Gökbaran, apartmanın kapısının önünde bekliyordu. Önce birbirimize baktık ardından kapıyı açtı. Yanına gittiğimde kimseye aldırış etmeden boynuna sarıldım. "İyi misin?" diye sordu.

"İyiyim ama daha iyi olacağım," diyerek boynundan ayrıldım. "Yanında uzun süre kalırsam, iyi olacağım."

"Hande, böyle söylediğinde göreve seninle gidesim geliyor."

"Beni nasıl götüreceksin yanında?" oyunbaz tavrım karşısında güldü ve saçlarımı omzumdan geriye attı. Ardından "Buramda," deyip kalbine parmağını bastırdı. "Kalbimde olduğun için bunun için düşünmeme gerek kalmıyor, çünkü sen hep benimle geliyorsun."

"Ağlayacağım şimdi," diye fısıldayıp kafamı yukarı kaldırdım ve gözyaşlarımın akmasını engellemeye çalıştım. "Ağlama, benim güzelim. Ağla diye söylemedim."

"Bana daha önce hiç yaşamadığım duyguları yaşatıyorsun. Beni o kadar mutlu ediyorsun ki, mutluluktan ağlamak istiyorum."

"Benim seni tam şu an öpemediğim gibi sende tam şu an ağlamayacaksın, mutluluktan olsa bile."

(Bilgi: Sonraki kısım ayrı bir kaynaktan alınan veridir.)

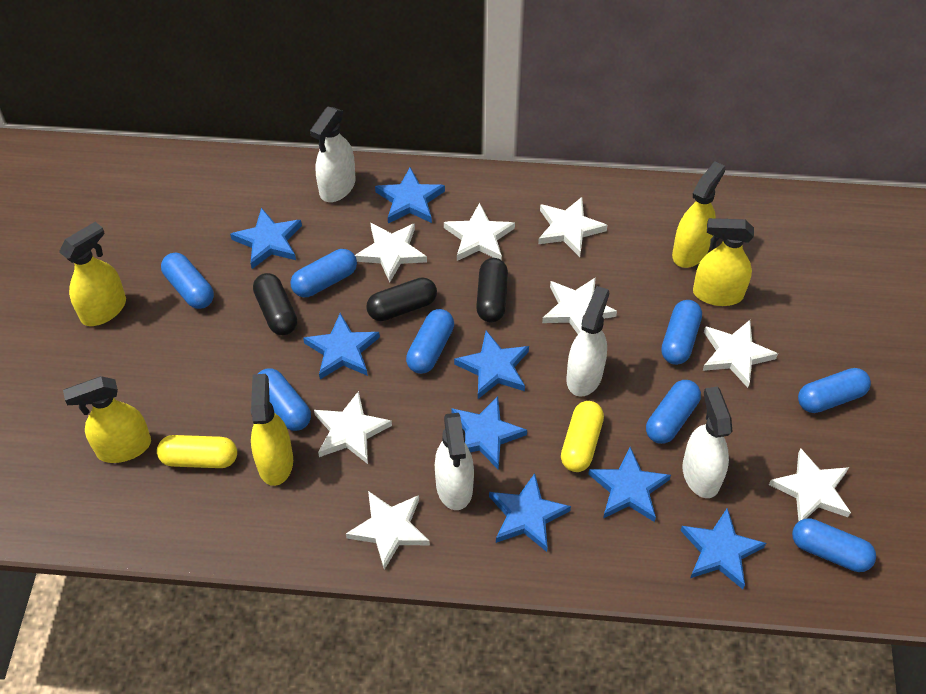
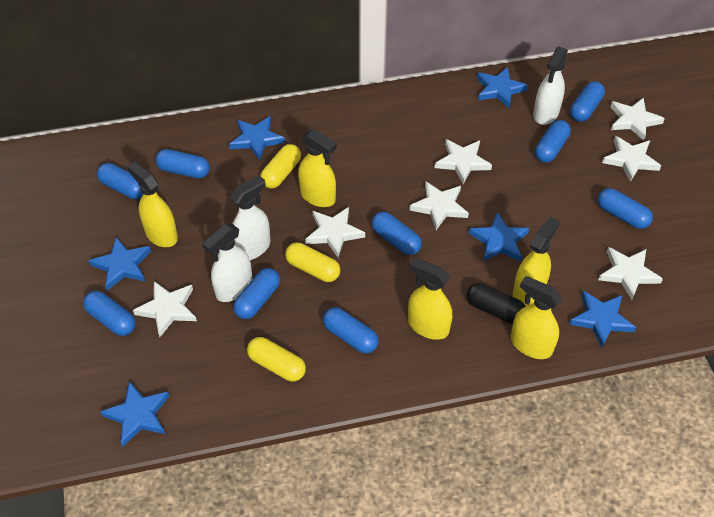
black capsule: [253,273,297,335] [366,277,437,321] [476,258,508,322] = 3 -> [466,283,525,324] = 1
blue capsule: [161,253,214,309] [258,368,311,431] [290,249,357,297] [406,309,454,374] [646,380,701,444] [661,300,702,365] [792,518,876,572] [798,368,871,413] = 8 -> [83,291,136,336] [97,163,143,199] [155,149,210,178] [233,268,280,319] [323,307,379,354] [372,212,422,255] [535,120,571,163] [570,81,605,122] [598,188,653,229] = 9
blue star: [230,208,302,269] [303,313,380,379] [375,167,445,223] [452,396,527,470] [454,331,529,399] [489,473,571,552] [588,447,671,522] [680,508,766,589] = 8 -> [88,237,151,290] [100,381,169,447] [229,116,285,161] [469,212,530,261] [477,67,528,108] [569,291,636,347] = 6
white spray bottle: [310,107,356,202] [435,413,474,510] [566,286,609,397] [682,386,732,498] = 4 -> [202,224,252,302] [230,175,271,260] [533,46,568,125] = 3
white star: [314,391,392,464] [346,491,430,570] [355,223,427,283] [444,203,515,261] [538,197,608,257] [542,277,617,334] [703,320,778,388] [769,448,851,521] = 8 -> [133,281,197,337] [305,207,365,257] [409,181,469,230] [435,139,492,184] [598,247,663,300] [602,136,661,182] [610,98,665,141] = 7
yellow capsule: [157,435,237,468] [561,401,604,472] = 2 -> [247,337,306,382] [261,144,301,188] [285,242,340,282] = 3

Beni eğlendirmeye çalıştığını biliyordum. Sakalını kaşıyıp "Aklın hep orada," dedikten sonra elini tuttum. "Gidelim hadi."

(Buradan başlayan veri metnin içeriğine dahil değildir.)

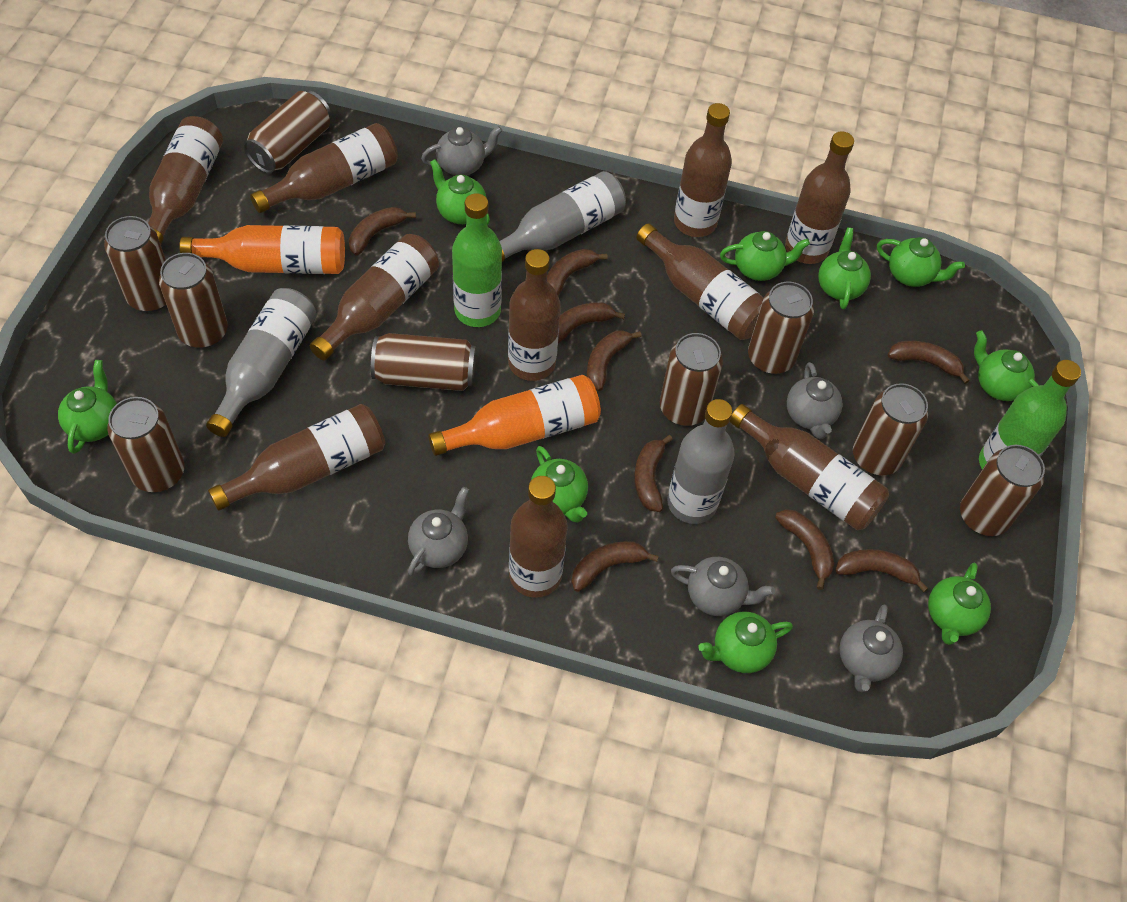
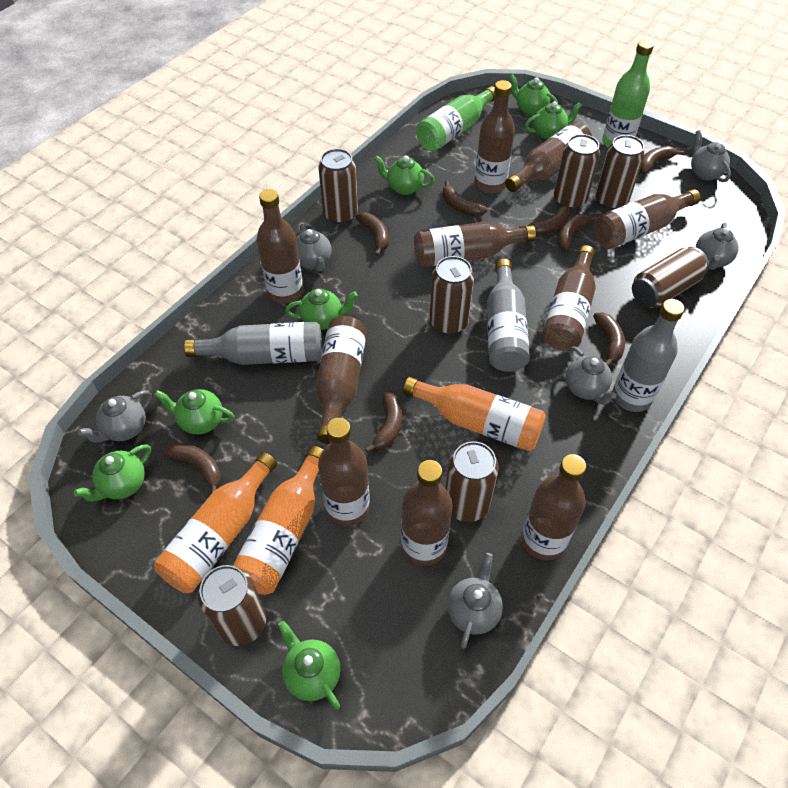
brown banana: [349,207,416,255] [547,249,608,295] [558,302,625,343] [571,541,659,592] [587,330,642,391] [634,435,673,512] [775,509,834,590] [835,549,928,592] [888,341,970,384] = 9 -> [164,443,221,494] [356,212,389,256] [365,392,402,453] [443,181,488,216] [519,205,570,236] [558,214,598,251] [593,312,625,367] [640,146,684,174] = 8
brown can: [104,216,166,312] [107,397,184,492] [159,253,228,348] [243,91,331,174] [371,333,476,391] [660,333,723,426] [748,282,814,374] [853,383,928,475] [960,445,1045,536] = 9 -> [198,565,266,646] [318,149,358,224] [430,256,474,334] [445,441,499,522] [554,134,600,209] [595,135,645,210] [632,247,709,308] = 7
green teapot: [58,360,117,454] [430,159,490,225] [531,446,588,523] [698,612,793,673] [720,231,810,281] [818,228,871,309] [877,237,965,287] [928,563,991,645] [974,330,1039,401] = 9 -> [74,444,151,502] [154,389,235,435] [278,621,340,709] [285,288,357,330] [374,155,435,195] [509,74,558,116] [525,101,582,140] = 7
grey teapot: [408,487,469,576] [421,126,502,176] [671,557,775,616] [787,362,843,439] [839,604,903,692] = 5 -> [78,390,152,442] [296,224,332,272] [447,553,503,649] [565,347,617,405] [691,130,731,182] [696,223,739,270] = 6
orange bottle: [179,225,345,274] [428,375,601,456] = 2 -> [154,452,277,593] [233,446,323,595] [403,377,546,451] = 3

"Ada çok sevindi geleceğimizi söylediğimde. Arda'yı kendisinin hazırlayacağını söyledi." Arabaya bindiğimizde "Arda'da büyümüştür," deyip iç çektim. "Büyüdü." Telefonundan birkaç fotoğraf gösterdi.

Saçlarının asi tutamlarına ve kara gözlerine baktım. Fotoğrafıyla bile olsa onun ısırma isteğiyle dolmuştum. "Bence sana benziyor."

"Bende öyle diyorum ama Göktuğ kabul etmiyor. "

"İleride edecektir." Yüzüne bakıp onu kucağında bir bebekle hayal ettim. Babası olduğu bir bebekle, küçük bir kız çocuğuyla belki de... "Sen, baba olmayı düşündün mü hiç?"

"Düşündüm." Sessiz kaldığını bu konuyu yanlış bir zamanda açtığımı düşündüm. "Ben, eski ilişkimde evlilik yolunda ilerlemek istiyordum. Bir bebeğimiz olsun istemiştim. Ayrıldığımızda hiçbir zaman evlenemeyeceğimi düşündüm. Kimsenin mesleğimle beni kabul etmek istemeyeceğini, hayal ettiğim gibi bir hayat yaşayamayacağımı... En zor görevlere adımı yazdırdım, başvuru yaptım."

"Neden?" diye sorup konuşmasını böldüm.

"Çünkü gidersem şehit olurum sandım. Yaşadığım bu üzüntü biter sandım ve amacımı layığıyla yerine getireceğimi sandım."

Söylediği beni sinirlendi. "O an yanında olsaydım-" diye çıkışacağım sırada elin hafifçe havaya kaldırıp dudağıma bastırdı. "Yanımda sen olsaydın, ben bunların hiçbirini düşünmezdim."